▸ Passage shown:

- - -

Ghosts of DC really hit its stride in early 2012 with the discovery of Officer Sprinkle. Apparently, Officer Sprinkle was a badass – he captured Geronimo, was a bodyguard for Wilson, and violated Prohibition. A blog about the history of Washington, Ghosts of DC digs up interesting stories and pictures and shares them with the world like this piece about the Memorial Bridge under construction or this one about the Capitol dome painted in red primer. And the maps, oh, the maps. If I knew how to do emoticon gifs, I would put one of those pulsing hearts here.
A few weeks ago, I read Washington Arsenal Explosion: Civil War Disaster in the Capital by Brian Bergin, edited by Erin Bergin Vorheis (The History Press, 2012). The book was really interesting, and Ghosts of DC let me write a blog about the lives and deaths of twenty-one of the women and girls who worked in an explosives factory on what is now Fort McNair.
In an effort to keep my Ghosts of DC blog on track, I didn’t mention the modern-day interesting aspects of the book. Brian Bergin, the author, was fascinated by the arsenal explosion story and talked about it at every opportunity before finally writing a book about it. He passed away before he could find a publisher, and Ms. Vooheis (his daughter) took on the challenge of bringing the book to the world. Apparently, she succeeded.
Sometime soon, I’ll be going on an agent and publisher search. That’s scary enough. I can’t imagine the dedication it takes to find a publisher for someone else’s book. I’m glad she succeeded (so I could read the book!) and I’m glad I learned about her writing world success story.

- - -

▸ Dataset records:
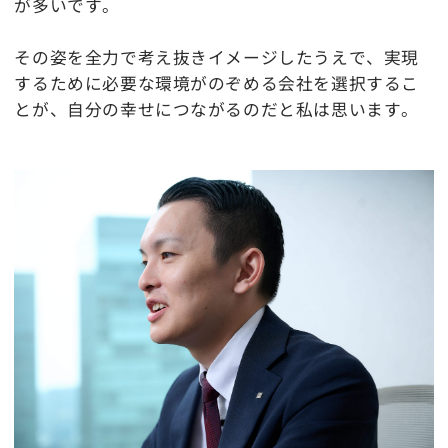
が多いです。
その姿を全力で考え抜きイメージしたうえで、実現
するために必要な環境がのぞめる会社を選択するこ
とが、自分の幸せにつながるのだと私は思います。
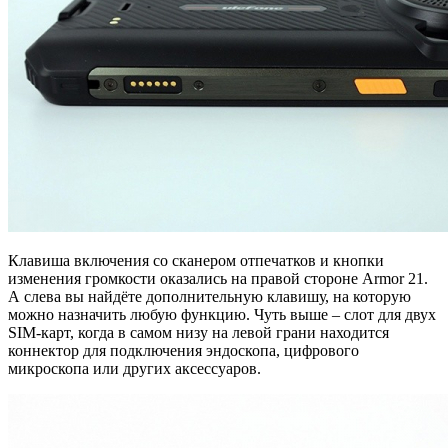
Клавиша включения со сканером отпечатков и кнопки
изменения громкости оказались на правой стороне Armor 21.
А слева вы найдёте дополнительную клавишу, на которую
можно назначить любую функцию. Чуть выше – слот для двух
SIM-карт, когда в самом низу на левой грани находится
коннектор для подключения эндоскопа, цифрового
микроскопа или других аксессуаров.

- - -

▸ Exercise instructions:
Return the full post about Ghosts of DC and the Washington Arsenal explosion book above, word for word and unchanged.

▸ Expected answer:
Ghosts of DC really hit its stride in early 2012 with the discovery of Officer Sprinkle. Apparently, Officer Sprinkle was a badass – he captured Geronimo, was a bodyguard for Wilson, and violated Prohibition. A blog about the history of Washington, Ghosts of DC digs up interesting stories and pictures and shares them with the world like this piece about the Memorial Bridge under construction or this one about the Capitol dome painted in red primer. And the maps, oh, the maps. If I knew how to do emoticon gifs, I would put one of those pulsing hearts here.
A few weeks ago, I read Washington Arsenal Explosion: Civil War Disaster in the Capital by Brian Bergin, edited by Erin Bergin Vorheis (The History Press, 2012). The book was really interesting, and Ghosts of DC let me write a blog about the lives and deaths of twenty-one of the women and girls who worked in an explosives factory on what is now Fort McNair.
In an effort to keep my Ghosts of DC blog on track, I didn’t mention the modern-day interesting aspects of the book. Brian Bergin, the author, was fascinated by the arsenal explosion story and talked about it at every opportunity before finally writing a book about it. He passed away before he could find a publisher, and Ms. Vooheis (his daughter) took on the challenge of bringing the book to the world. Apparently, she succeeded.
Sometime soon, I’ll be going on an agent and publisher search. That’s scary enough. I can’t imagine the dedication it takes to find a publisher for someone else’s book. I’m glad she succeeded (so I could read the book!) and I’m glad I learned about her writing world success story.